For myself, I write as I would for, say, Time magazine or Salon.com unless I'm doing a specialized genre review, such as a Harryhausen or Star Trek or classic SF film, in which case I assume that the reader who clicked the link is a fellow fan with a similar fannish level of interest in the topic at hand. (My hands-down favorite reviewer/writer, DVD Savant, whose easy-going style and long-time in-the-biz savvy I envy, has a similar approach.)
 

DaViD Boulet

Senior HTF Member
Joined
Feb 24, 1999
Messages
8,826
I certainly try to describe the audio and video characterstics in detail and put them in context with the artistic intentions of the creators (as best to my knowledge) and condition of the source elements and not just depend on a "score" to represent my impression of picture or sound.

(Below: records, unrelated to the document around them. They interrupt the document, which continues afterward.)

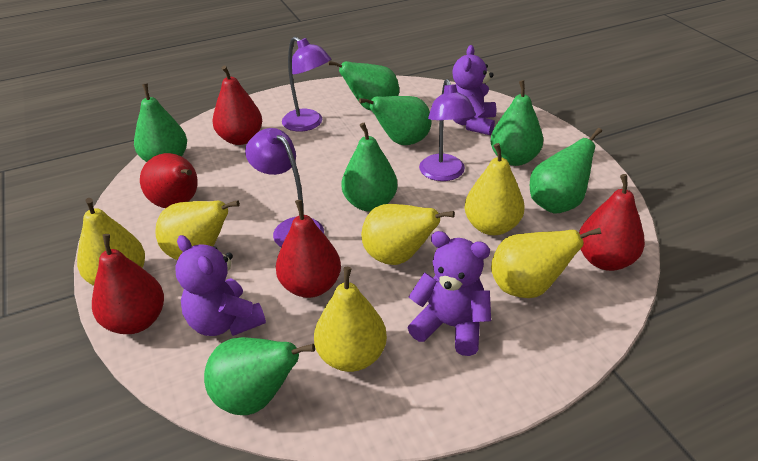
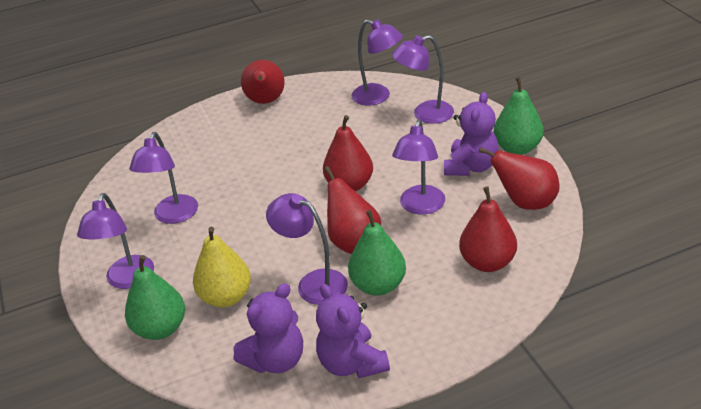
green pear: [134,84,187,162] [204,337,315,415] [328,61,399,110] [342,123,398,212] [359,96,431,145] [490,80,543,166] [530,128,602,214] = 7 -> [125,255,185,340] [348,210,406,296] [493,77,544,155] = 3
purple lamp: [245,128,324,247] [282,36,331,132] [419,79,476,181] = 3 -> [77,193,154,289] [129,132,198,224] [266,193,348,305] [351,20,403,105] [392,35,454,124] [392,120,445,215] = 6
yellow pear: [77,198,145,286] [155,200,240,260] [314,267,387,372] [361,204,455,265] [465,143,525,235] [491,228,601,298] = 6 -> [193,227,251,307] = 1

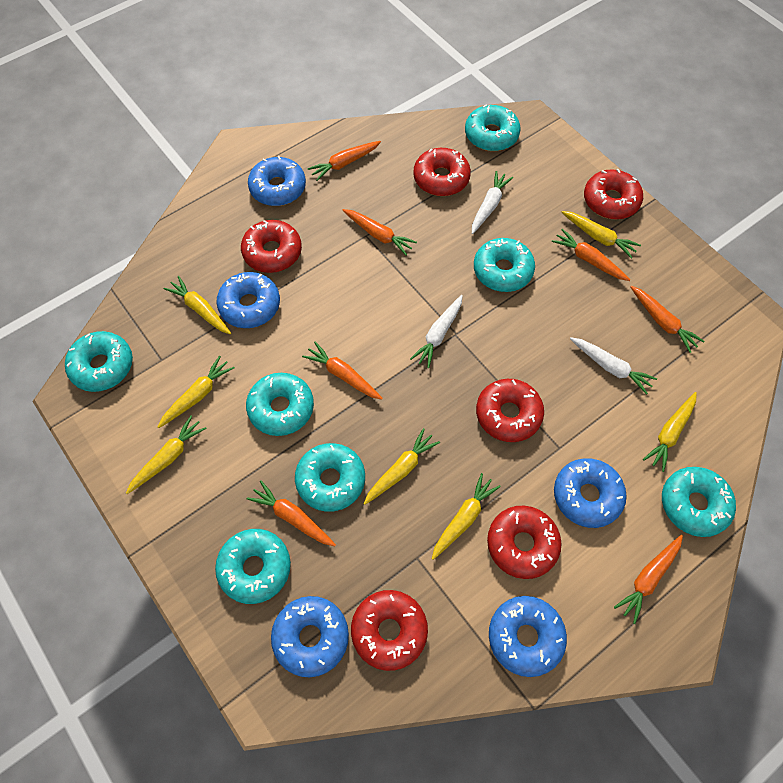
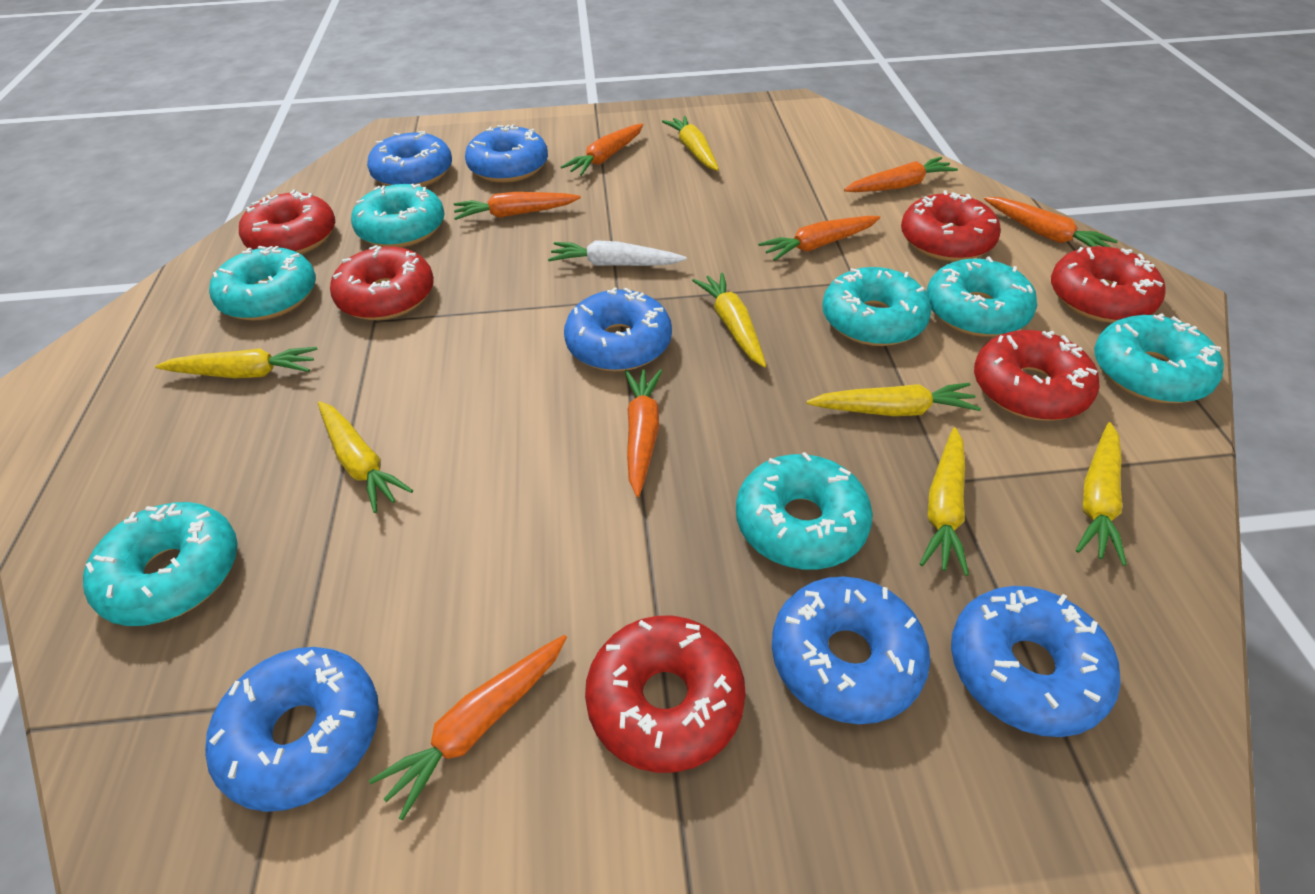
blue donut: [216,272,280,328] [248,156,306,206] [271,596,349,677] [489,596,567,677] [554,458,627,528] = 5 -> [205,647,379,812] [367,131,452,187] [465,124,548,183] [564,287,672,371] [772,576,930,724] [951,586,1121,737] = 6
white carrot: [410,295,463,368] [472,171,513,234] [570,337,657,395] = 3 -> [548,240,687,266] = 1

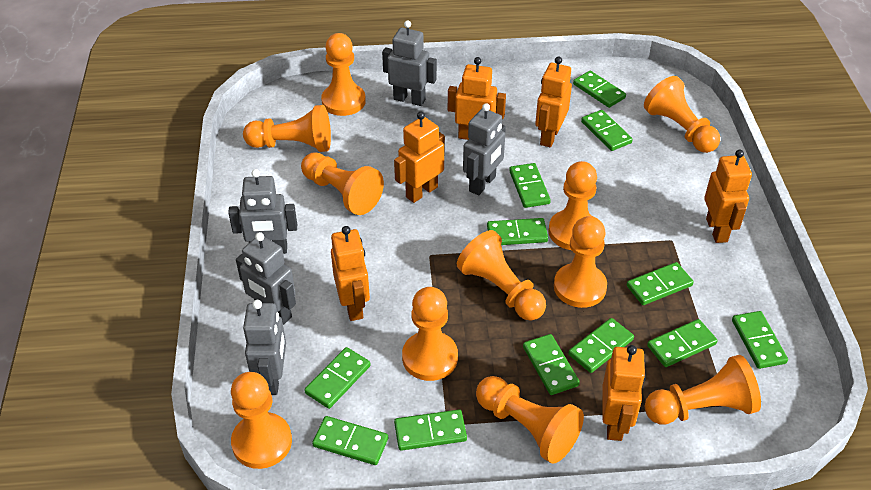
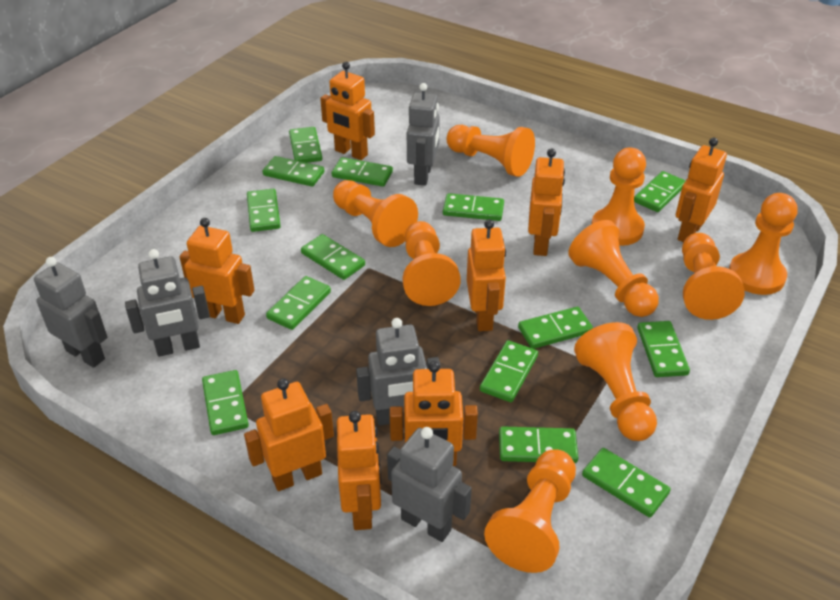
green domino: [304,347,371,409] [312,416,388,465] [394,410,467,451] [487,218,548,245] [509,163,551,208] [523,334,580,395] [568,318,634,373] [573,71,626,108] [581,110,633,151] [627,262,693,305] [647,319,718,367] [732,311,788,369] = 12 -> [202,370,249,435] [247,189,281,232] [263,156,324,187] [266,276,331,330] [289,127,322,163] [301,234,365,280] [332,157,393,187] [443,193,504,221] [480,340,538,402] [499,426,579,463] [518,307,593,349] [582,448,671,517] [634,171,686,212] [637,321,690,377] = 14
orange pawn: [231,372,292,469] [243,105,331,152] [301,152,384,215] [321,33,366,116] [402,287,458,381] [457,230,546,321] [476,376,584,464] [548,161,597,250] [554,216,607,308] [644,76,720,153] [645,355,761,424] = 11 -> [333,180,418,247] [403,221,461,306] [447,125,535,177] [484,449,576,573] [569,220,659,317] [574,322,657,441] [592,148,646,246] [682,233,745,320] [729,193,797,295] = 9
orange robot: [331,226,370,321] [394,112,445,203] [448,57,506,140] [535,57,572,147] [602,345,646,441] [704,150,752,243] = 6 -> [180,218,254,324] [244,378,334,491] [320,62,375,160] [337,411,381,530] [390,361,478,466] [467,219,506,331] [528,148,565,256] [676,138,727,242] = 8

for instance, ALIENS will always have some film-grain, but it's *supposed to*. The 16x9 Heathers has been filtered to remove all grain but in so doing they removed all fine-level image detail so that's a *bad* thing.

IMO, just artibitrarily giving a bad score to grain a good score to a "clean" image does a disservice to the film and the readers. Similarly, just giving a good score to the grainy picture of Aliens (A.I. is another good example) and a bad score to the "scrubbed" Heathers picture doesn't help anyone understand the reason why...and the average consumer looking at the image on the average 27" TV might not get the connection. But (using this example) by discussing the complex circumstances surrounding the image of a particular DVD, hopefully readers will become better aware of the nature of that individual title, how it was intended to appear when projected as film, and consequently how we should "judge" the merrits of the DVDs faithfulness to replicating that experience as closely as possible within a digital 720 x 480 MPEG2 system.

My knowledge is still quite limited about film as a medium and the history of various film-titles. But my hope is that opening up discussion in that direction helps everyone...myself included..come to understand film a little bit better and help fine-tune our expectations of the DVD format.